Misalnya, Azhari mengisahkan bagaimana dirinya langsung berangkat begitu pimpinannya di Perum LKBN ANTARA Biro Aceh menugaskan ke Lhokseumawe, salah satu titik panas pertempuran antara Gerakan Aceh Merdeka (GAM) dan TNI di Aceh pada tahun 1999.
"...di wilayah pantai timur Aceh, mulai dari Pidie, Bireuen, Kota Lhokseumawe, Aceh Utara sampai Aceh Timur, hampir setiap hari ditemukan jasad manusia yang tewas dengan luka tembak, dibacok dan dianiaya, yang sebelumnya dinyatakan hilang", tulis Azhari menggambarkan keadaan yang dia lihat dalam penugasan kala itu.
Sebelum berangkat ke medan penugasan, dia meminta restu kepada kedua orangtuanya, yang membalasnya dengan doa.
Azhari menekankan bahwa konflik hanya akan menimbulkan banyak kerugian. Basis itulah yang menjadi landasan Azhari dalam menghasilkan karya selama konflik Aceh.
Sebelum konflik Aceh sukses diredam, tepatnya pada pagi hari 26 Desember 2004, terjadi gempa besar di provinsi tersebut.
Azhari panik, tetapi tidak hilang fokus. Pertama kali, dia memikirkan keadaan keluarganya. Setelah itu, dia langsung konsentrasi untuk membuat berita. Azhari bahkan sempat mengambil beberapa foto dan menelepon ke kantor pusat di Jakarta untuk melaporkan kejadian gempa besar di Aceh.
Namun, sebelum menyelesaikan teleponnya dengan salah satu redaktur di Jakarta, Azhari bersama istri dan anak pertamanya, Fadhil, berlari ke luar rumah karena gempa nyaris merobohkan kediaman mereka.
Dia mengambil keputusan cepat untuk menyelamatkan sang istri, yang sedang mengandung anak kedua, dan putranya, dengan membawa mereka ke tempat aman dengan mobil.
Azhari melukiskan momen tersebut seperti "kiamat". Gempa mengakibatkan air laut meninggi. Orang-orang minta tolong, berlarian ke sana ke mari demi menyelamatkan diri. Tsunami tiba.
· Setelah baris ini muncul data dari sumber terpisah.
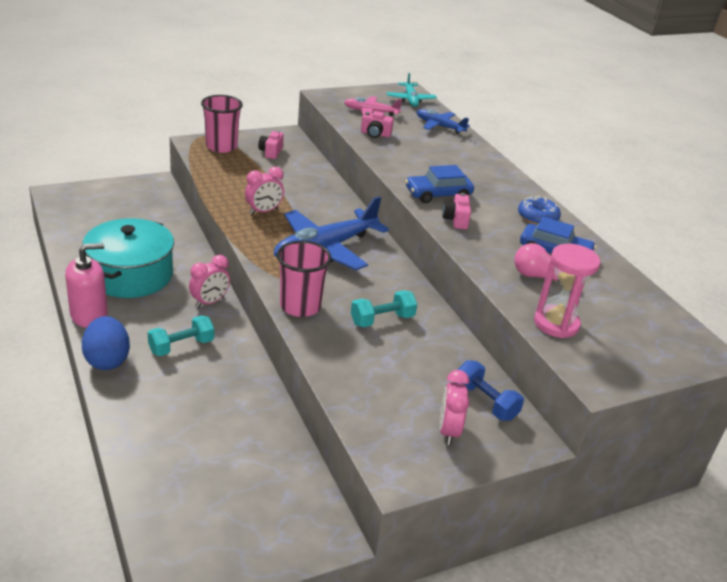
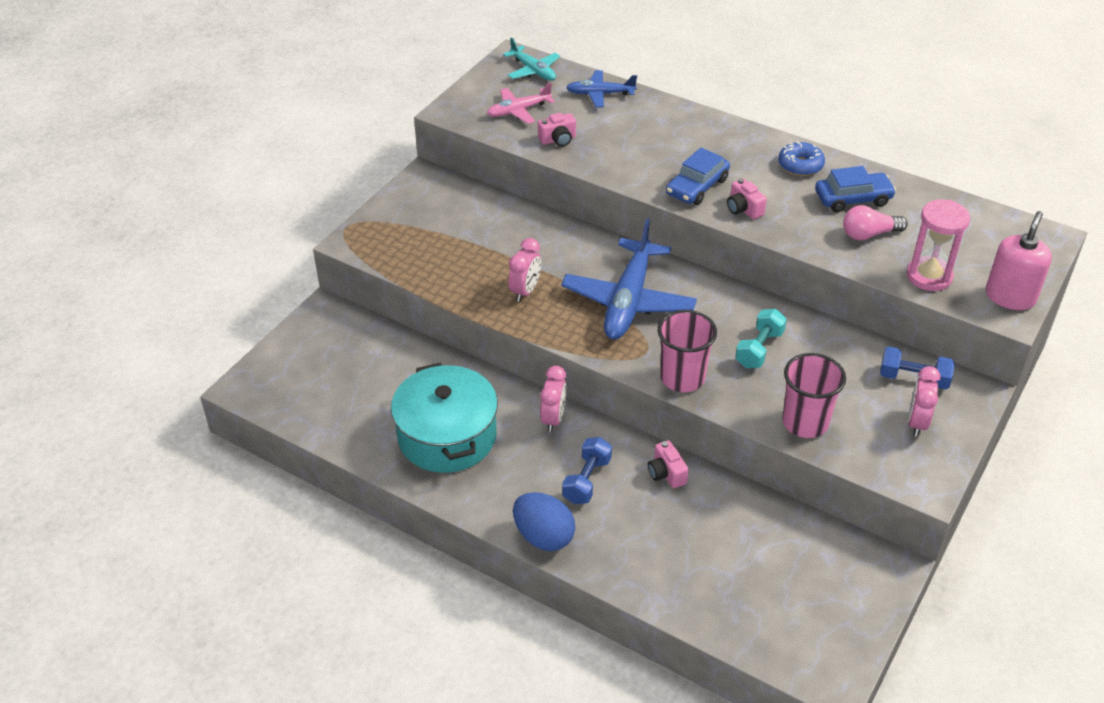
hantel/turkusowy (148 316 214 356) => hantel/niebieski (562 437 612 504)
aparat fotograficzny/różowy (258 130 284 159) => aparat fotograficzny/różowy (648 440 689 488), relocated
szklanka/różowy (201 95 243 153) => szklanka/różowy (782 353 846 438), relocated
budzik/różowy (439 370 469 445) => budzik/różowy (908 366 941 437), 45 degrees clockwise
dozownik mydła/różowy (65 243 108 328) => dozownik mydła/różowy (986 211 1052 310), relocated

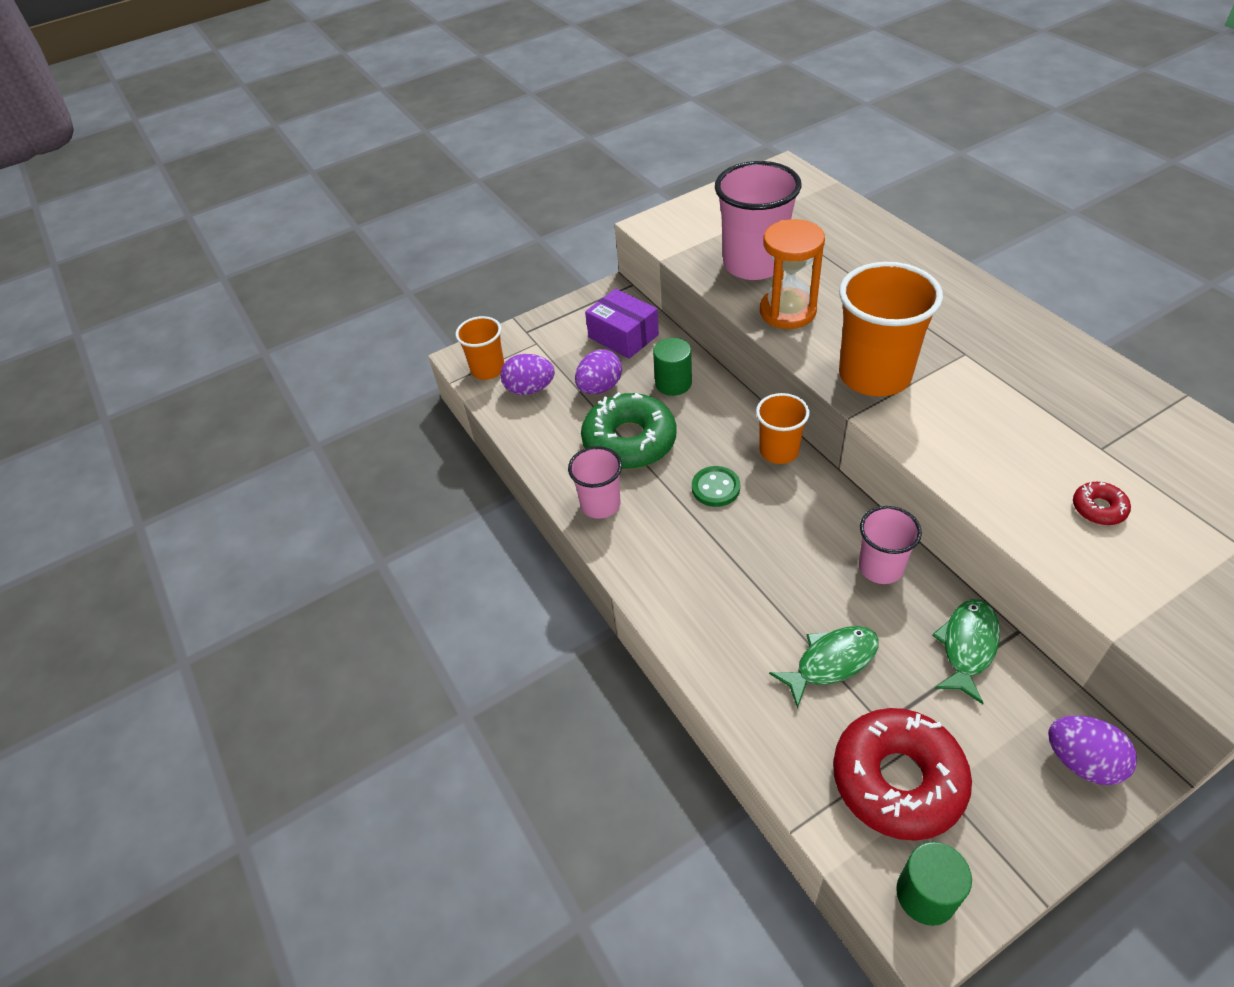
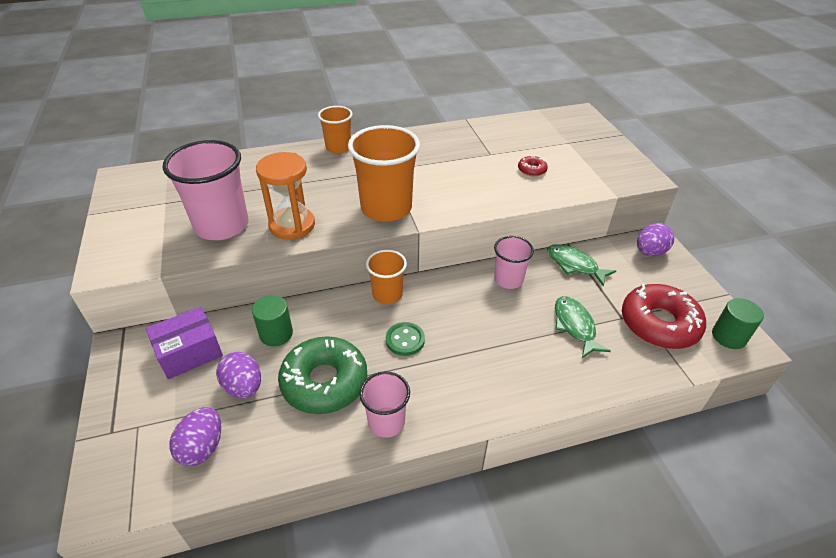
szklanka/pomarańczowy (455 316 504 380) => szklanka/pomarańczowy (318 106 352 154), relocated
Hasrat jurnalistiknya semakin menggebu begitu menyaksikan korban bergelimpangan di jalanan. Bangunan hancur di mana-mana. Azhari tahu, situasi tersebut mesti dikabarkan secepatnya ke seluruh Indonesia.
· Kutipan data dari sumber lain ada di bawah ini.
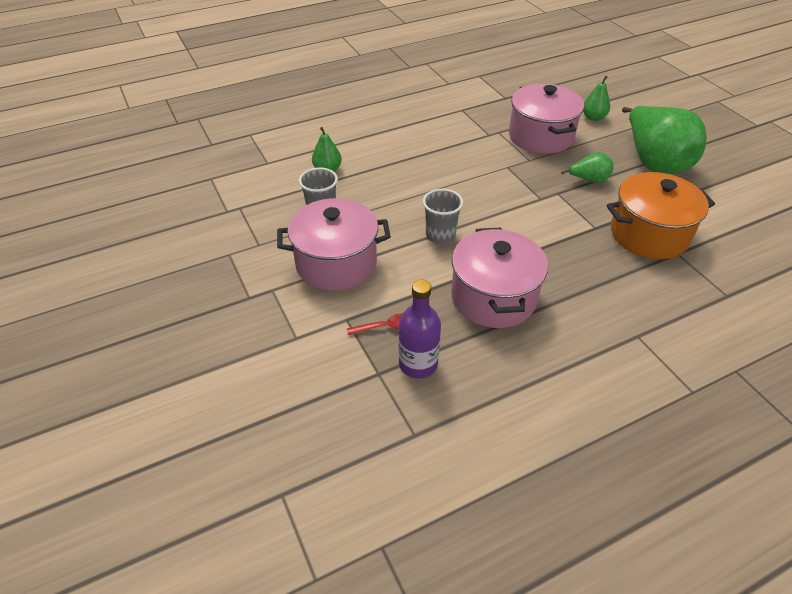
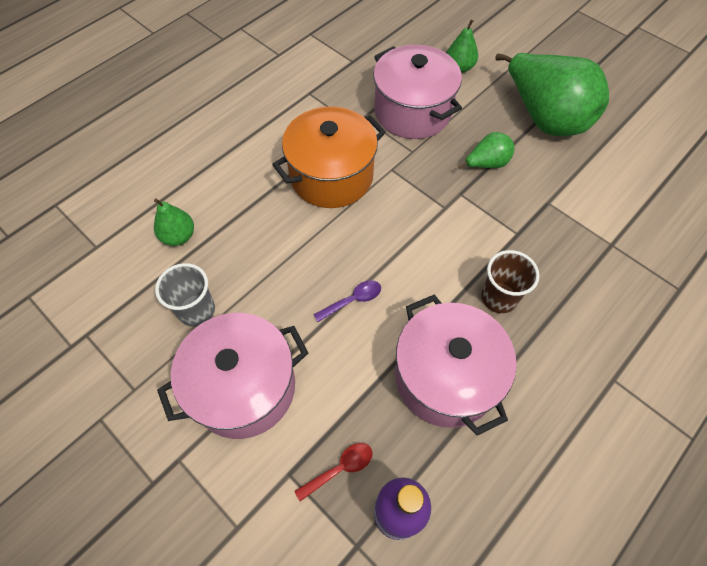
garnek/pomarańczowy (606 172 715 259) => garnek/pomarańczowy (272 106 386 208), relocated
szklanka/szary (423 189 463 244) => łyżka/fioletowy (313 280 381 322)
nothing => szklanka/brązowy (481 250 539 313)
Sayangnya, keinginan tersebut tertunda lantaran Azhari terkurung dalam duka. Ayah dan ibunya, beserta abang dan dua adiknya, serta 12 anggota keluarganya yang lain meninggal dunia akibat tsunami.
Awan gelap yang menaungi Azhari membuatnya gundah, tetapi lagi-lagi tidak menghilangkan dedikasinya sebagai jurnalis.
Azhari pun meminjamkan rumahnya di Banda Aceh untuk menjadi kantor darurat Antara. Setelah kantor dadakan itu beroperasi, Azhari pun melakukan kembali tugasnya sebagai wartawan yakni mencari berita.
Untaian cerita Azhari dalam bukunya tertuang dengan detail. Dari sana, pembaca tidak hanya mengetahui gejolak dirinya sebagai jurnalis, tetapi juga situasi yang terjadi saat itu.
Dedikasi dalam bekerja untuk Antara membuat karir Azhari dipercaya menjadi Kepala Biro Jambi (2015-2016), Sumatera Barat (2016-2018), Aceh (2018-2022), Sekretaris Perusahaan (2023), dan Kepala Biro Sumatera Utara (2024-sekarang).
Buku Terlahir Sebagai Jurnalis Antara memperkaya khasanah jurnalistik di Indonesia dan layak diambil sisi-sisi baiknya oleh wartawan muda atau yang ingin berkarir sebagai jurnalis.
Mungkin terlalu cepat dalam mempersiapkan buku ini, atau tidak adanya catatan-catatan pribadi dari setiap momentum yang dialami Azhari, sejumlah peristiwa tidak tergarap secara mendalam. Ini menjadi salah satu kekurangan yang perlu dilengkapi dalam buku ini bila akan diterbitkan pada cetakan kedua.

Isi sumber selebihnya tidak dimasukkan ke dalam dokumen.